Sur les pentes inférieures, Préface
Jean PaulhanPaul ÉluardC'est l'infortune de la poésie que ceux qui la prennent au sérieux ne la prennent jamais tout à fait au sérieux. Ils lui accordent, sans doute, qu'il faut être fou un instant. Mais ils n'acceptent pas d'être eux-mêmes assez longtemps fous pour devenir ensuite tranquillement sage.
Les savants admettent des événements aussi bizarres que la variation des formes (par exemple). Puis ils cherchent avec patience comment les pieds du cheval ont dû changer, ou les yeux de la carpe. Mais les critiques, lorsqu'ils ont une fois soupçonné qu'il est donné aux poètes de lire l'avenir, sont ravis de leur audace. S'en tiennent là. Attendant vaguement que les poètes leurs soient reconnaissants du cadeau.
Or c'est ici que tout devrait commencer au contraire, et les poères sont ingrats : ils ont bien raison.
Ceux que groupait Dada dès mil neuf cent vingt, plus tard le surréalisme, n'avaient pas une idée commune ; pas une intention. Leur doctrine était vague (mais ils ont heureusement ignoré leur doctrine). Leur science du monde n'était pas neuve (mais ils n'ont tenu aucun compte de leur science du monde). Pourtant, leur conduite était évidente, leurs décisions simples. De toute évidence, ils savaient à quoi s'en tenir.
Tant de désespoir au lendemain d'une victoire, tant d'oublis mais d'ardeurs, tant de tabous, d'ordres et de mots d'ordre, jusqu'en amour l'organisation méthodique des Compagnons-du-Désastre, ne laissent pas de doute. Ce qu'ils voyaient, chacun l'a vu vingt ans plus tard.
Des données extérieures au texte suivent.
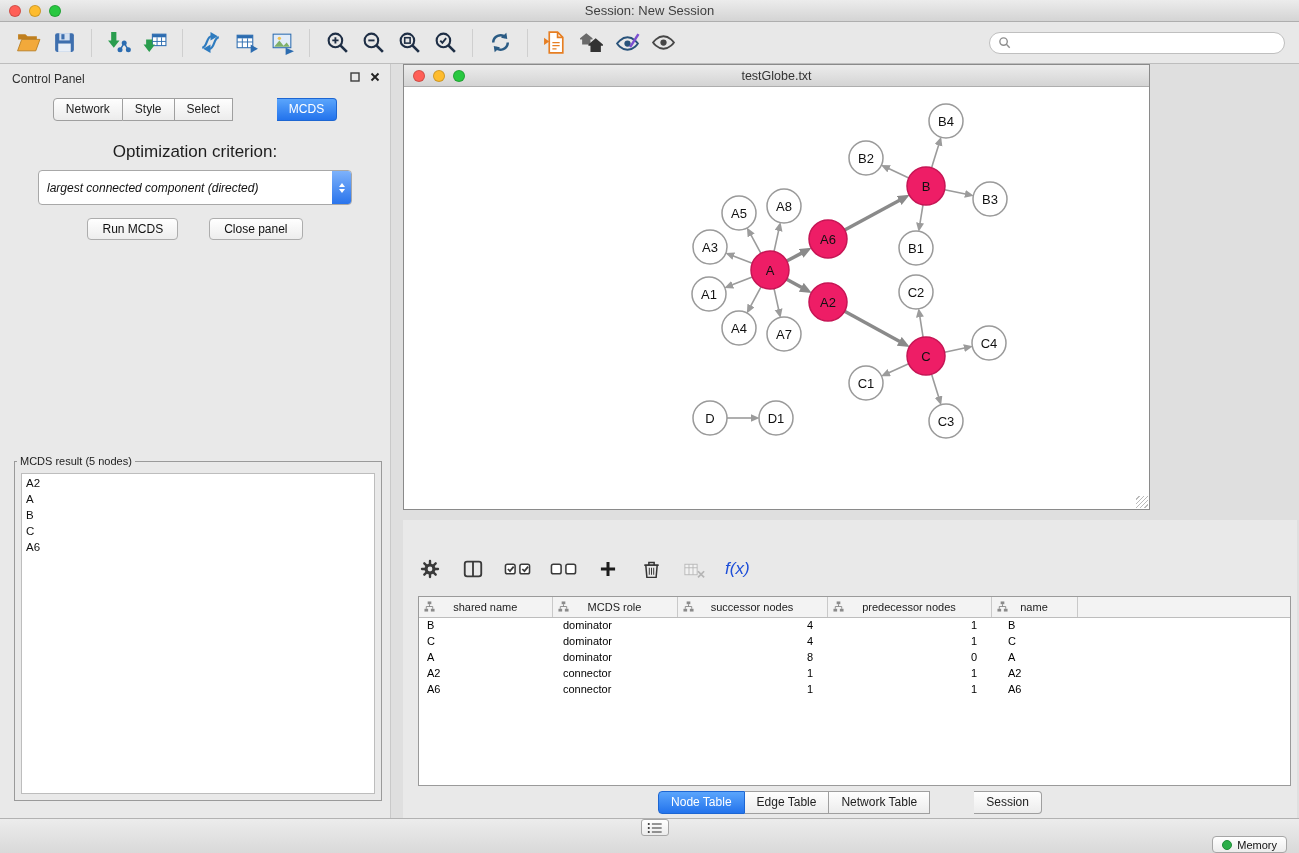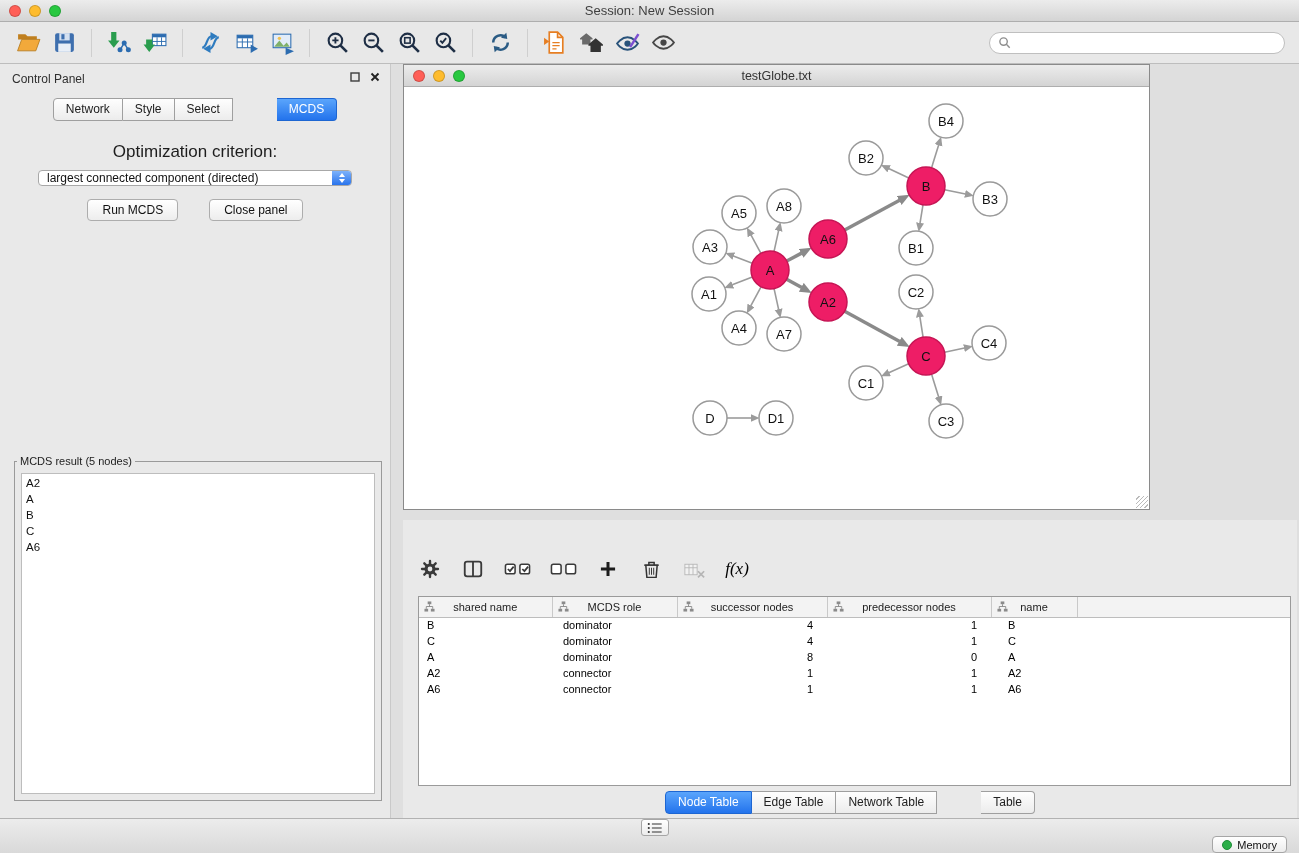"largest connected component (directed)" .select { font-style: none -> italic; height: 16px -> 35px }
Paul Éluard a conservé la patience éclatante que nous lui connaissions. Une entreprise ruineuse, qui ronge autour de la poésie tout ce qui fut la poésie, perd auprès de lui ses terreurs, puisqu'il ne redoute ni le récit et la fable, ni l'énigme et le proverbe, ni la partie grise et le vers doré. Ni même, je le dirai, l'éloquence.
On a pu le juger mièvre : c'est qu'il éprouve les influences subtiles. Grandiloquent : il tolère les malheurs colossaux. Incertain : c'est qu'il tremble de voir à quel point la vue que chacun, vous ou moi, a le droit de prendre du monde, nous est devenue impossible. Mais il porte la patience jusqu'à lui rendre ses chances. Il n'a jamais été trop vaincu.
Naturel comme la confiance, sans doute méritait-il de garder le don. Je ne puis le lire sans le croire.
*
[Dans Jean Paulhan O.C. IV, p. 273-274, le même texte est repris, daté 1942-1950, avec un paragraphe supplémentaire] :
Dès qu'il ouvre les yeux, la lumière paraît neuve. Quels mots bien posés, quelles lèvres fraîches ! Même une patience éclatante ne désespère pas de transformer l'énigme, le proverbe, et jusqu'aux vers dorés :
Le cœur à ce qu'elle chante
Elle fait fondre la neige
La nourrice des oiseaux.
Je ne sais, nul ne saura jamais, si le poète a mené à bien, dans sa maturité, l'opération secrète qui le conduisait vers ce point de la conscience où la réflexion, ni même l'intuition ne peuvent atteindre. Alors, j'entre dans ce curieux domaine sans limite où nul écrivain ne s'était encore introduit. La poésie d'Éluard est, comme la nuit, sans rivale.
*
[Jean Paulhan, préface à Sur les pentes inférieures, plaquette composée de sept poèmes écrits par Éluard dans l'hiver 1940-1941, et publiés en avril 1941 aux éditions La Peau de Chagrin. Repris dans Éluard, OC I, p.1059-1060]
(Annexe V de la Correspondance P. Éluard & J. Paulhan, p. 198, Éditions Claire Paulhan).